Aim of the task | Since only part of the material below is wanted, output exactly the lines from the one with "ring pip: (782, 784)" up to and including the one with "index dip: (1185, 779)".

======== Records shown ========

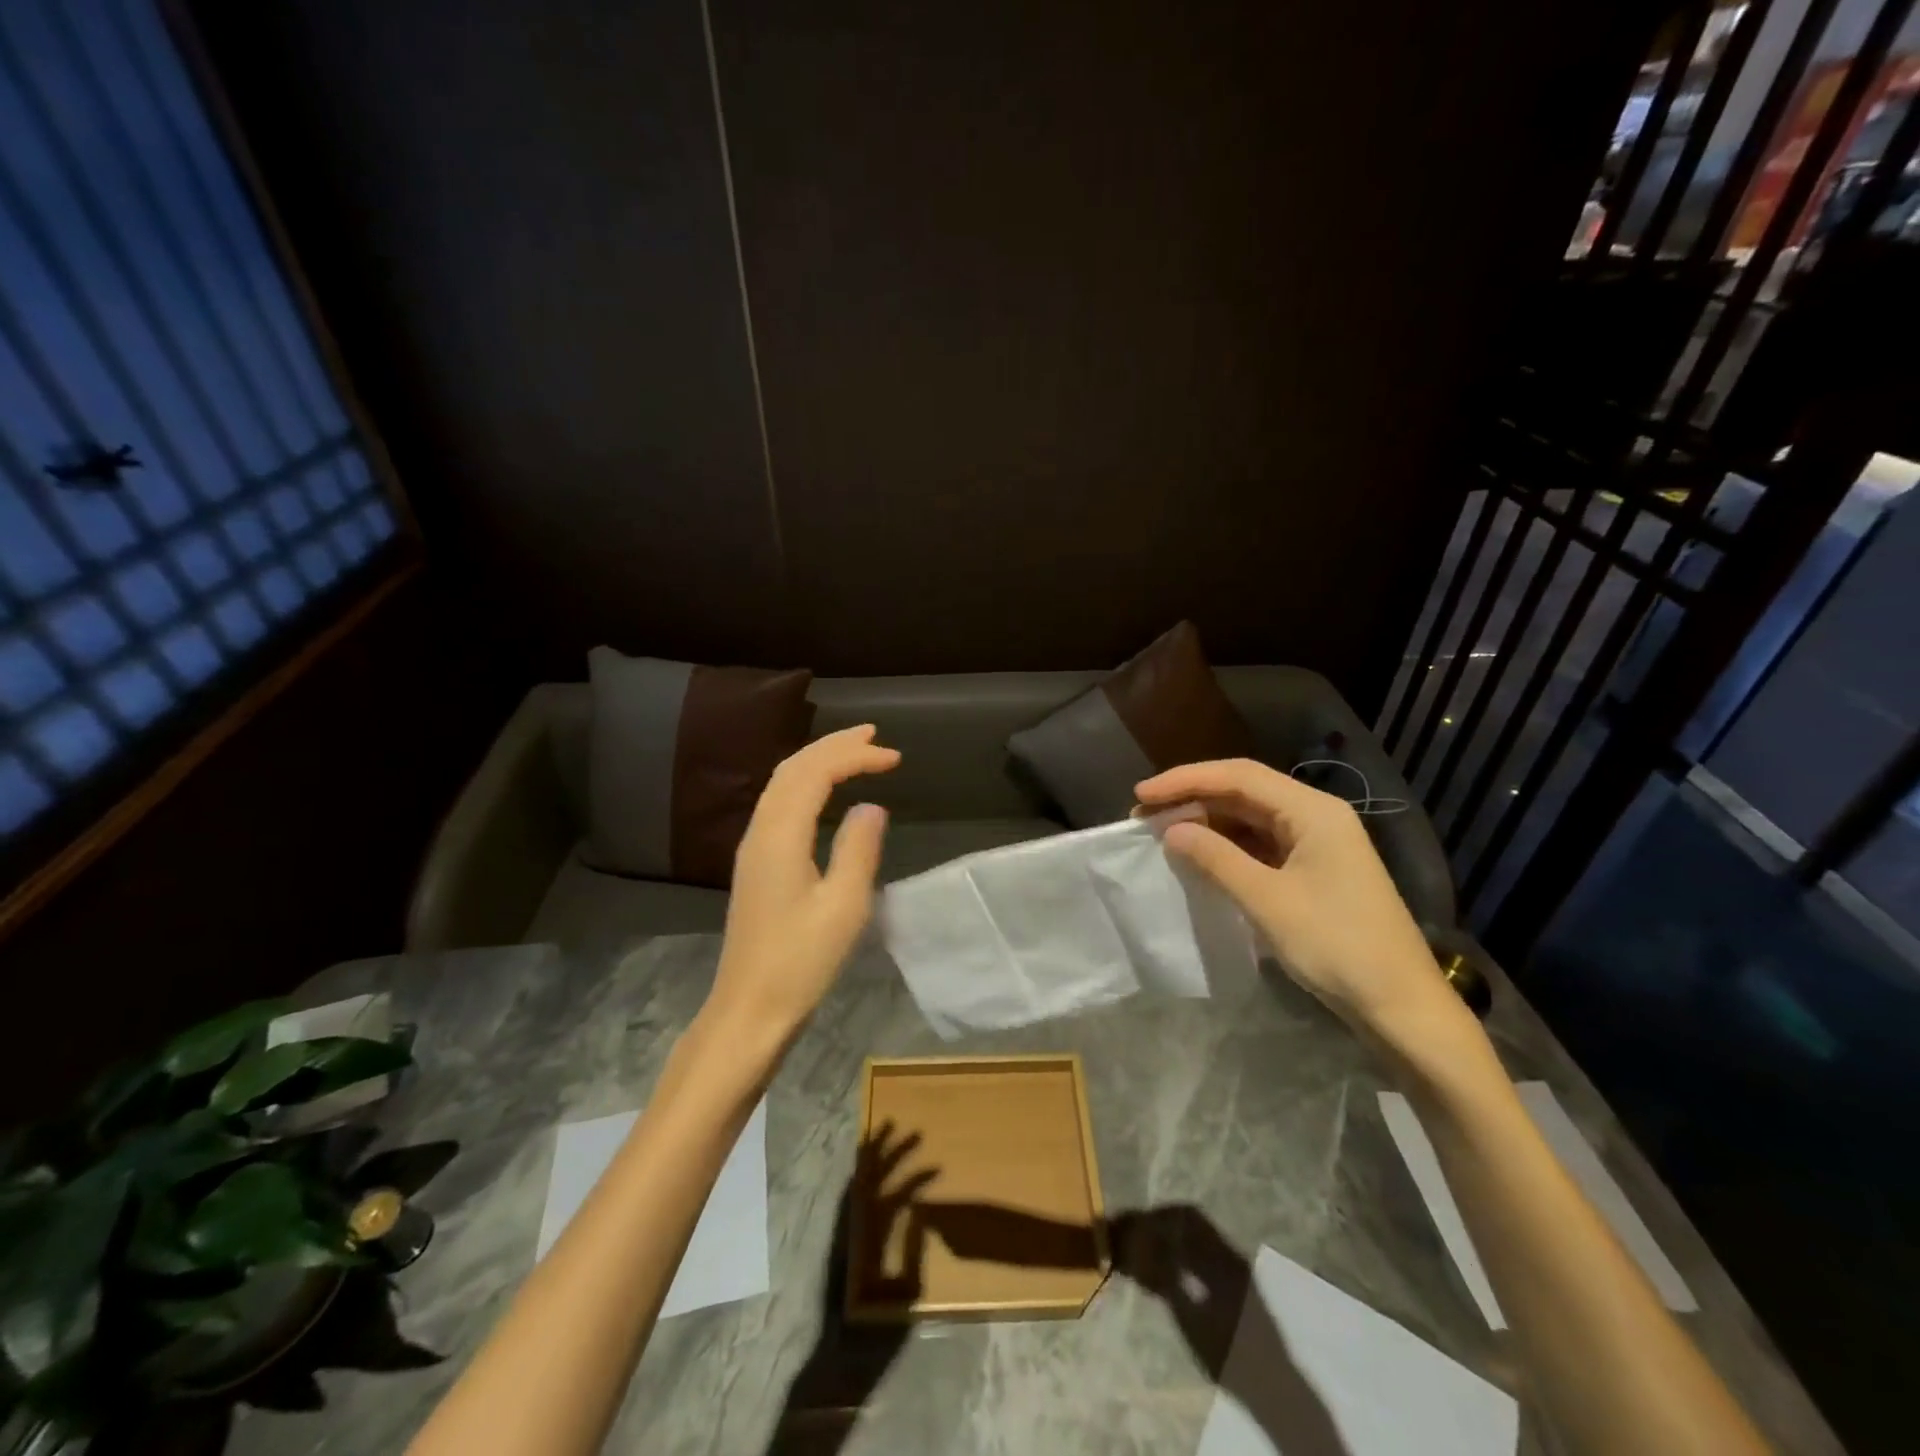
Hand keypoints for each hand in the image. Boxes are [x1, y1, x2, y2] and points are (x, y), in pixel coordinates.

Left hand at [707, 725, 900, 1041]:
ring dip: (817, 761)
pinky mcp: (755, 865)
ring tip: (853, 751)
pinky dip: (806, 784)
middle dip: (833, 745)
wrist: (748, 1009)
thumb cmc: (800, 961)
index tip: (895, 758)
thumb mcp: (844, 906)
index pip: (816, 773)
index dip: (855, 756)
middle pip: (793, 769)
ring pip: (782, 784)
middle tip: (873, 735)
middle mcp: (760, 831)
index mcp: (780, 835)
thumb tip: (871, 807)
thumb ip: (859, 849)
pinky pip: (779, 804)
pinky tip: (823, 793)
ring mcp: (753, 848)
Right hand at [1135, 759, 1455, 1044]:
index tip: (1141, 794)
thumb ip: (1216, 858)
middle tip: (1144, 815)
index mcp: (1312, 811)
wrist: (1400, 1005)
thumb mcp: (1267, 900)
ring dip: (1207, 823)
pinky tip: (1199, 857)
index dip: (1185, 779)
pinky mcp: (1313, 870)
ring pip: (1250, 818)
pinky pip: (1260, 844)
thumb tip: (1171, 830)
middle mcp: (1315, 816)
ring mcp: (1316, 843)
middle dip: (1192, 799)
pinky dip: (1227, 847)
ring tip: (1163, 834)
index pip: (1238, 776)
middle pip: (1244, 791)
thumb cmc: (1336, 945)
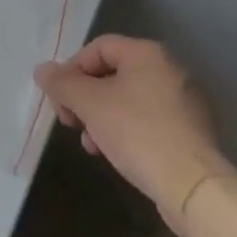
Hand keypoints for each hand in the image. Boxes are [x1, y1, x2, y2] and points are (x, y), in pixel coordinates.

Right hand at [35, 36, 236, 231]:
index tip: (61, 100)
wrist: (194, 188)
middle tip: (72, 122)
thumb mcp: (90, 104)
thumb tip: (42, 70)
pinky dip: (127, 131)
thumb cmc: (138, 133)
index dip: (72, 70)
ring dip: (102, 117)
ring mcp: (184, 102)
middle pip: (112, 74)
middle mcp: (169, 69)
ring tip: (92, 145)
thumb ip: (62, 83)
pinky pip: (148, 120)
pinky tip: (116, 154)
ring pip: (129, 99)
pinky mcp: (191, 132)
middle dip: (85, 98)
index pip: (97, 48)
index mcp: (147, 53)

========

Worked solution |
ring pip: (782, 784)
middle tip: (873, 735)
middle mcp: (760, 831)
index mcp: (780, 835)
thumb tip: (871, 807)
thumb ip: (859, 849)
pinky pip: (779, 804)
pinky tip: (823, 793)
ring mcp: (753, 848)
Right hand at [1135, 759, 1455, 1044]:
index tip: (1141, 794)
thumb ip: (1216, 858)
middle tip: (1144, 815)
index mcp: (1312, 811)
wrist: (1400, 1005)
thumb mcp: (1267, 900)
ring dip: (1207, 823)
pinky tip: (1199, 857)
index dip: (1185, 779)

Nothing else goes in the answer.